Google Ventures partner Kevin Rose is quickly racking up enemies in Portland. After infuriating thousands of residents over his planned demolition of a historic home, the Digg founder offered to sell the property back to the original owners for $1.375 million in cash. A group of neighbors scrounged together the funds and accepted Rose's offer, but he's leveling the landmark house anyway.

According to The Oregonian:

[Will Aitchison, spokesman for the neighborhood coalition,] clearly expected the offer would allow Rose — who has also dealt with protests outside his home in San Francisco — a graceful exit from Willamette Heights. Clearly stung by the petition drive, the Roses early offered to sell the house back to the former owners, Jim Draudt and Ann Witsil, if they were given an additional $75,000, presumably to cover the cost of the designs for the new 5,900-square-foot palazzo, the "Deku Tree Retreat."

But Rose never responded to the neighbors' offer and demolition trucks now sit outside the 122-year-old home. When the contractors asked about the neighbor's buyback offer, they were given the go-ahead from Rose to begin the tear-down:

"The contractor gets on the phone with Kevin Rose," Aitchison said. "The description from the contractor was, 'He told me to proceed with the demolition.'"

The neighbor who offered to re-buy the house fears this is an ego-driven move by Rose, telling The Oregonian "I'm thinking he has his ego up a little bit and doesn't want to back off."

Previously Rose told his petitioning neighbors that "the house simply has too many open issues and repairs that need to be done" and was beyond salvage. However, preservationists dispute that claim. They point to plans for his new retreat home, claiming it proves he always intended on starting from scratch.

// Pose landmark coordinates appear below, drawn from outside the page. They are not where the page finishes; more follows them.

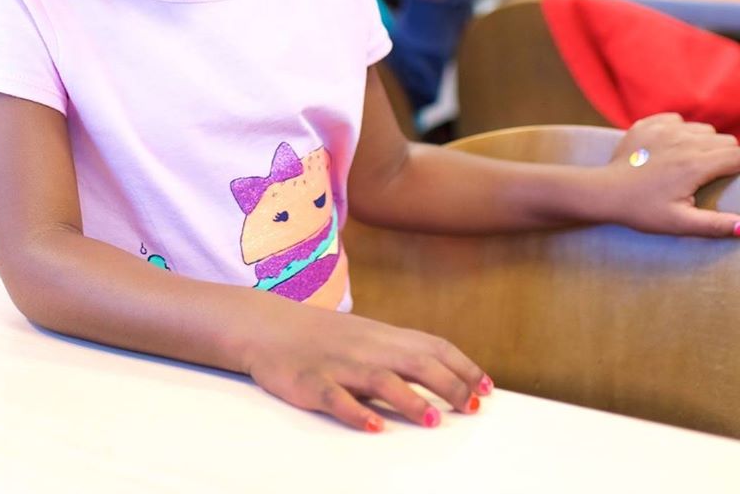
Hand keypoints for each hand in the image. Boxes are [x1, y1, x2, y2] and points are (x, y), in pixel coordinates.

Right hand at [242, 299, 489, 431]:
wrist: (267, 326)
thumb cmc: (320, 336)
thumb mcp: (363, 336)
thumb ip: (396, 352)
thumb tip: (440, 374)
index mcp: (381, 336)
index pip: (431, 346)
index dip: (462, 366)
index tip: (486, 388)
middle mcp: (365, 348)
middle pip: (414, 361)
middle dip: (447, 385)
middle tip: (470, 408)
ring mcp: (338, 364)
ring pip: (379, 378)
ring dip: (408, 399)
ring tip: (432, 420)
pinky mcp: (311, 382)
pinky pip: (335, 397)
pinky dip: (355, 412)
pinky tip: (373, 427)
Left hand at [602, 114, 739, 235]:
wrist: (602, 191)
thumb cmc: (641, 209)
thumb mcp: (679, 223)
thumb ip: (716, 225)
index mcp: (695, 165)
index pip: (738, 156)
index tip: (733, 180)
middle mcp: (682, 141)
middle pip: (725, 140)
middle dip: (726, 157)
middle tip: (710, 176)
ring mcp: (663, 129)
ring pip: (703, 128)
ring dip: (704, 143)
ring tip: (691, 163)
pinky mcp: (646, 124)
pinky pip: (677, 119)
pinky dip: (680, 131)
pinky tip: (670, 148)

Neighbors are now threatening to setup roadblocks in hopes of stalling the demolition process. But Rose has clearly gotten more aggressive about crowd-control since his days trying to relate to protesters in San Francisco: The first order of business is erecting a "huge fence" around his new property to keep his neighbors away.

UPDATE: Rose has backed off his previous decision to snub the buyback offer. He just tweeted he will "preserve the house" and released this statement:

Darya and I are happy to announce that we've come to an agreement with a long-time resident of Willamette Heights to sell 1627 NW 32nd Ave. The new buyer's intention is not to demolish the house, but rather restore and maintain it. While this agreement isn't fully finalized, we are hoping we can wrap things up quickly.

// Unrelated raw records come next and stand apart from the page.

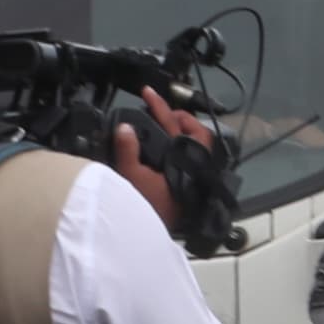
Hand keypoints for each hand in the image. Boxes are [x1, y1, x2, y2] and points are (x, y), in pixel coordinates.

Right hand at [109, 90, 215, 237]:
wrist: (151, 231)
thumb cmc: (144, 204)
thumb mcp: (130, 174)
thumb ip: (127, 148)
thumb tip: (124, 126)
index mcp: (182, 158)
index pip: (172, 125)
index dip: (159, 105)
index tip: (148, 92)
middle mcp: (195, 164)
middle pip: (198, 132)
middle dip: (181, 118)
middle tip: (161, 111)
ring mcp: (196, 174)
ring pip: (199, 145)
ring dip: (184, 132)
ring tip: (164, 125)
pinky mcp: (192, 184)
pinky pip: (193, 158)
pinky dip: (183, 148)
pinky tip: (168, 148)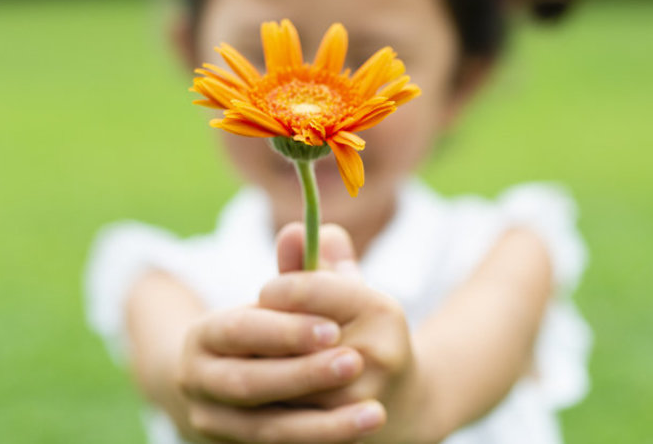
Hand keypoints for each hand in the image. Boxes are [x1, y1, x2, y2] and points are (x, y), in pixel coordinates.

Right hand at [172, 270, 387, 440]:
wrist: (255, 392)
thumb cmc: (281, 334)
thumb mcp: (291, 301)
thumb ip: (302, 270)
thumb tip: (310, 231)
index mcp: (204, 337)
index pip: (238, 330)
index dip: (283, 330)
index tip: (332, 327)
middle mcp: (198, 384)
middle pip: (246, 383)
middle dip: (302, 374)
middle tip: (354, 363)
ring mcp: (215, 426)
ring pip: (265, 430)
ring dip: (321, 425)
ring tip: (374, 412)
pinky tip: (360, 434)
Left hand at [261, 224, 423, 442]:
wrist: (404, 407)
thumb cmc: (362, 335)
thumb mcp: (346, 293)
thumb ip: (313, 261)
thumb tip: (290, 231)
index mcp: (380, 311)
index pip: (306, 289)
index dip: (276, 290)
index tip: (267, 293)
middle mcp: (377, 356)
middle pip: (291, 337)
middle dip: (266, 334)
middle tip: (252, 333)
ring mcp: (360, 402)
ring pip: (283, 382)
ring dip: (258, 371)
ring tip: (248, 362)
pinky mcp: (343, 435)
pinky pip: (285, 417)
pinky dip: (266, 405)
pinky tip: (259, 396)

Over the last few days we've watched as comments and emotions flared on both sides of the issue. Some folks arguing for homeowner rights, others for the preservation of old homes. We've read all of this, along with your emails, and took it all to heart.

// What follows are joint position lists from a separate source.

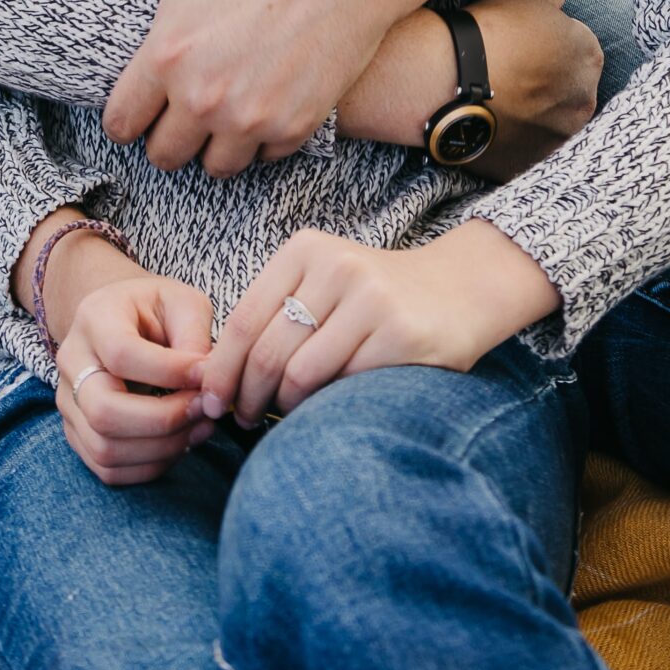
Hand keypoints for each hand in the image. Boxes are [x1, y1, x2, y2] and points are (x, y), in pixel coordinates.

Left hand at [46, 0, 494, 178]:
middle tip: (186, 102)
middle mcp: (204, 97)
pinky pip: (265, 157)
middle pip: (164, 156)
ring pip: (215, 167)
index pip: (121, 124)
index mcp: (166, 55)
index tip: (144, 96)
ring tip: (225, 107)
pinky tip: (267, 100)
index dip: (128, 112)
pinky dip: (263, 138)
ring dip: (216, 143)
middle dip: (170, 132)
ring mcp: (253, 118)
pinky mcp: (296, 127)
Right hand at [53, 271, 216, 488]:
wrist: (122, 322)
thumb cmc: (156, 311)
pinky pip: (108, 469)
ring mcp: (69, 403)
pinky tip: (181, 442)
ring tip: (200, 426)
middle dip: (164, 420)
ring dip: (162, 448)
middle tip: (204, 408)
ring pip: (105, 448)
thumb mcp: (182, 302)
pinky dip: (150, 465)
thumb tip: (205, 380)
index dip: (169, 373)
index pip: (121, 354)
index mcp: (95, 317)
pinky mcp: (77, 435)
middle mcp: (72, 362)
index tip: (206, 375)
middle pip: (104, 411)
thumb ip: (194, 334)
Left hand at [197, 222, 559, 426]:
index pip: (243, 317)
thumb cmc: (376, 296)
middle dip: (245, 396)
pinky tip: (320, 414)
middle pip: (266, 350)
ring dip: (281, 409)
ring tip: (278, 419)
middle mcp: (336, 266)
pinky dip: (322, 410)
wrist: (460, 288)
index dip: (220, 367)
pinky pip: (342, 387)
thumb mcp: (324, 283)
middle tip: (241, 420)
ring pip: (299, 374)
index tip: (209, 400)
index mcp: (306, 249)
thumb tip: (216, 376)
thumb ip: (276, 316)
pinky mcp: (400, 335)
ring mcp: (370, 299)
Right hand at [335, 0, 602, 175]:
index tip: (523, 39)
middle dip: (546, 80)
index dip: (549, 41)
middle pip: (568, 88)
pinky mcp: (525, 165)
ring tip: (494, 95)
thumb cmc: (490, 29)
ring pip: (548, 121)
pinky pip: (521, 148)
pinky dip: (509, 137)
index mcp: (589, 58)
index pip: (579, 47)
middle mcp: (583, 103)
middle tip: (508, 67)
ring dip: (531, 111)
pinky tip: (486, 119)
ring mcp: (555, 140)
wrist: (448, 79)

We decided on Portland not as an investment property, or vacation spot, but as a place we hope to one day call home, a place to raise our family. We love so much about your beautiful city, and your strong community bond is high up on that list. While we could have legally put our heads down and proceeded forward, that's not the type of relationship we want with our neighbors and our new city friends.

However, Kevin Rose's wife, Darya, still thinks Portlanders are "assholes."